*** Dataset content ***

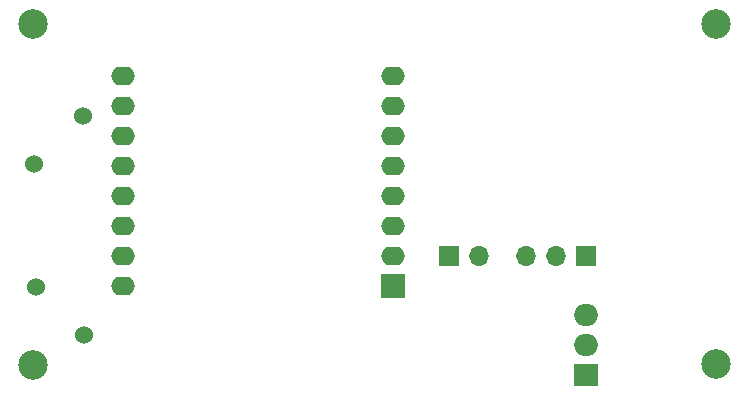
<source format=gbr>
%TF.GenerationSoftware,KiCad,Pcbnew,8.0.8*%
%TF.CreationDate,2026-01-01T17:30:43-08:00*%
%TF.ProjectId,navien,6e617669-656e-42e6-9b69-6361645f7063,rev?*%
%TF.SameCoordinates,Original*%
%TF.FileFunction,Soldermask,Bot*%
%TF.FilePolarity,Negative*%
%FSLAX46Y46*%
G04 Gerber Fmt 4.6, Leading zero omitted, Abs format (unit mm)*
G04 Created by KiCad (PCBNEW 8.0.8) date 2026-01-01 17:30:43*
%MOMM*%
%LPD*%
G01*
G04 APERTURE LIST*
%ADD10C,1.524000*%
%ADD11R,1.700000X1.700000*%
%ADD12O,1.700000X1.700000*%
%ADD13R,2.000000X2.000000*%
%ADD14O,2.000000X1.600000*%
%ADD15C,2.500000*%
%ADD16R,2.000000X1.905000*%
%ADD17O,2.000000X1.905000*%
G04 APERTURE END LIST*
D10*
%TO.C,D1*%
X3150000Y20981600D03*
X7250000Y25081600D03*
%TD*%
%TO.C,D5*%
X7350000Y6481600D03*
X3250000Y10581600D03*
%TD*%
D11*
%TO.C,J1*%
X49885600Y13208000D03*
D12*
X47345600Y13208000D03*
X44805600Y13208000D03*
%TD*%
D13*
%TO.C,U1*%
X33477200Y10651600D03*
D14*
X33477200Y13191600D03*
X33477200Y15731600D03*
X33477200Y18271600D03*
X33477200Y20811600D03*
X33477200Y23351600D03*
X33477200Y25891600D03*
X33477200Y28431600D03*
X10617200Y28431600D03*
X10617200Y25891600D03*
X10617200Y23351600D03*
X10617200Y20811600D03*
X10617200Y18271600D03*
X10617200Y15731600D03*
X10617200Y13191600D03*
X10617200Y10651600D03*
%TD*%
D15*
%TO.C,REF3*%
X60850000Y4031600D03*
%TD*%
%TO.C,REF1*%
X3003148Y32831600D03*
%TD*%
D11*
%TO.C,J2*%
X38300000Y13231600D03*
D12*
X40840000Y13231600D03*
%TD*%
D15*
%TO.C,REF4*%
X3003148Y3931600D03*
%TD*%
D16*
%TO.C,U3*%
X49885600Y3098800D03*
D17*
X49885600Y5638800D03*
X49885600Y8178800D03*
%TD*%
D15*
%TO.C,REF2*%
X60900000Y32831600D03*
%TD*%
M02*

</source>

*** End of Dataset content ***

Problem requirements — Write out all the entries precisely as given, omitting each image.

Output of the exercise —
<source format=gbr>
%TF.GenerationSoftware,KiCad,Pcbnew,8.0.8*%
%TF.CreationDate,2026-01-01T17:30:43-08:00*%
%TF.ProjectId,navien,6e617669-656e-42e6-9b69-6361645f7063,rev?*%
%TF.SameCoordinates,Original*%
%TF.FileFunction,Soldermask,Bot*%
%TF.FilePolarity,Negative*%
%FSLAX46Y46*%
G04 Gerber Fmt 4.6, Leading zero omitted, Abs format (unit mm)*
G04 Created by KiCad (PCBNEW 8.0.8) date 2026-01-01 17:30:43*
%MOMM*%
%LPD*%
G01*
G04 APERTURE LIST*
%ADD10C,1.524000*%
%ADD11R,1.700000X1.700000*%
%ADD12O,1.700000X1.700000*%
%ADD13R,2.000000X2.000000*%
%ADD14O,2.000000X1.600000*%
%ADD15C,2.500000*%
%ADD16R,2.000000X1.905000*%
%ADD17O,2.000000X1.905000*%
G04 APERTURE END LIST*
D10*
%TO.C,D1*%
X3150000Y20981600D03*
X7250000Y25081600D03*
%TD*%
%TO.C,D5*%
X7350000Y6481600D03*
X3250000Y10581600D03*
%TD*%
D11*
%TO.C,J1*%
X49885600Y13208000D03*
D12*
X47345600Y13208000D03*
X44805600Y13208000D03*
%TD*%
D13*
%TO.C,U1*%
X33477200Y10651600D03*
D14*
X33477200Y13191600D03*
X33477200Y15731600D03*
X33477200Y18271600D03*
X33477200Y20811600D03*
X33477200Y23351600D03*
X33477200Y25891600D03*
X33477200Y28431600D03*
X10617200Y28431600D03*
X10617200Y25891600D03*
X10617200Y23351600D03*
X10617200Y20811600D03*
X10617200Y18271600D03*
X10617200Y15731600D03*
X10617200Y13191600D03*
X10617200Y10651600D03*
%TD*%
D15*
%TO.C,REF3*%
X60850000Y4031600D03*
%TD*%
%TO.C,REF1*%
X3003148Y32831600D03*
%TD*%
D11*
%TO.C,J2*%
X38300000Y13231600D03*
D12*
X40840000Y13231600D03*
%TD*%
D15*
%TO.C,REF4*%
X3003148Y3931600D03*
%TD*%
D16*
%TO.C,U3*%
X49885600Y3098800D03*
D17*
X49885600Y5638800D03*
X49885600Y8178800D03*
%TD*%
D15*
%TO.C,REF2*%
X60900000Y32831600D03*
%TD*%
M02*

</source>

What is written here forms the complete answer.